Emotional burnout is now recognised as one of the most common factors having a negative effect on health and related professional activities. This is especially true for people who work in the social sphere and seal with people in difficult life circumstances.
In such cases, emotional burnout not only worsens the psycho-emotional state of employees, but also significantly reduces the quality of their work.
Therefore, one of the professional activities of the NGO Women’s League of Donechchyna is the prevention of emotional burnout in its employees, and other social specialists in Mariupol.
The project “Strengthening the capacity of the staff of the crisis centre and mobile brigade to prevent and counter violence” was implemented with the financial support of The BEARR Trust.
The project included a series of training sessions on “Countering occupational burnout: the path to harmony”, designed to prevent emotional burnout among specialists from the Centres for Social Services for Families of Children and Young People, who are working to prevent and counter gender-based, including domestic, violence.
Through these training sessions, specialists were able to determine their level of emotional burnout, to master techniques and self-regulation skills and to unload emotionally. These sessions were aimed at strengthening their emotional state in order to improve their productivity and the quality of the services they offer to victims.
“I am very glad that I was able to take part in this training. Working constantly in touch with other people’s grief, constantly seeing people who find themselves in very unpleasant situations … And it’s like you’re charged with heavy emotions. And I’m glad that now everything has gone back to normal, and I have a better understanding of myself, my emotions, my feelings! Now I understand that the thoughts that sometimes visited me were just signs of incipient burnout, not professional impotence.”

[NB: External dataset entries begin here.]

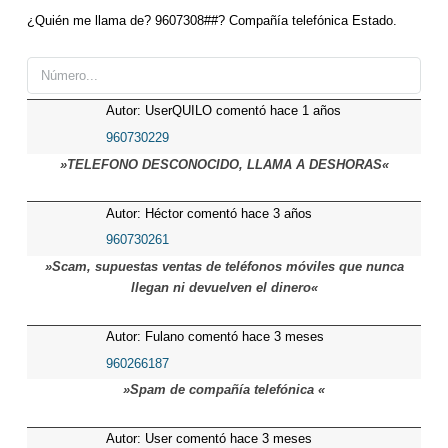
¿Quién me llama de? 9607308##? Compañía telefónica Estado.
Autor: UserQUILO comentó hace 1 años
960730229
»TELEFONO DESCONOCIDO, LLAMA A DESHORAS«
Autor: Héctor comentó hace 3 años
960730261
»Scam, supuestas ventas de teléfonos móviles que nunca
llegan ni devuelven el dinero«
Autor: Fulano comentó hace 3 meses
960266187
»Spam de compañía telefónica «
Autor: User comentó hace 3 meses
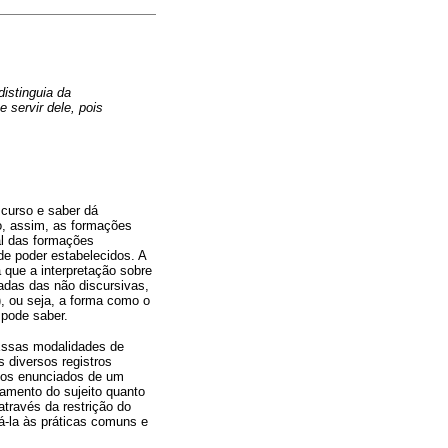
istinguia da
servir dele, pois
scurso e saber dá
o, assim, as formações
al das formações
de poder estabelecidos. A
 que a interpretação sobre
adas das não discursivas,
), ou seja, a forma como o
 pode saber.
 Essas modalidades de
 diversos registros
 nos enunciados de um
namento do sujeito quanto
través da restrição do
á-la às práticas comuns e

The second strand of this project was supervisory support for specialists in the social services centres for families, children and young people, during which, together with a specialist supervisor, participants could examine specific cases and practice the skills involved in entering a family situation, giving primary counselling to the victim, and case management in cases of domestic violence.

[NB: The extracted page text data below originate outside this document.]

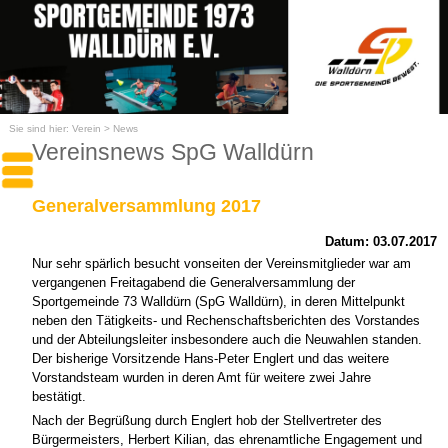
Sie sind hier:
Verein
>
News
Vereinsnews SpG Walldürn
Generalversammlung 2017
Datum: 03.07.2017
Nur sehr spärlich besucht vonseiten der Vereinsmitglieder war am
vergangenen Freitagabend die Generalversammlung der
Sportgemeinde 73 Walldürn (SpG Walldürn), in deren Mittelpunkt
neben den Tätigkeits- und Rechenschaftsberichten des Vorstandes
und der Abteilungsleiter insbesondere auch die Neuwahlen standen.
Der bisherige Vorsitzende Hans-Peter Englert und das weitere
Vorstandsteam wurden in deren Amt für weitere zwei Jahre
bestätigt.
Nach der Begrüßung durch Englert hob der Stellvertreter des
Bürgermeisters, Herbert Kilian, das ehrenamtliche Engagement und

“If you work with families where there is domestic violence, you are always afraid of making things worse. You mull over every case for a long time.”
The supervisors were able to identify the causes of difficulties involved in professional activities associated with the prevention and combatting of violence, to discuss individual cases from their practice, and to identify strengths in the work of the specialists.
As a result of the project, supervisors and trainers have made recommendations and provided management for the social services centres. This should help to reduce the prevalence and manifestations of occupational burnout syndrome in employees.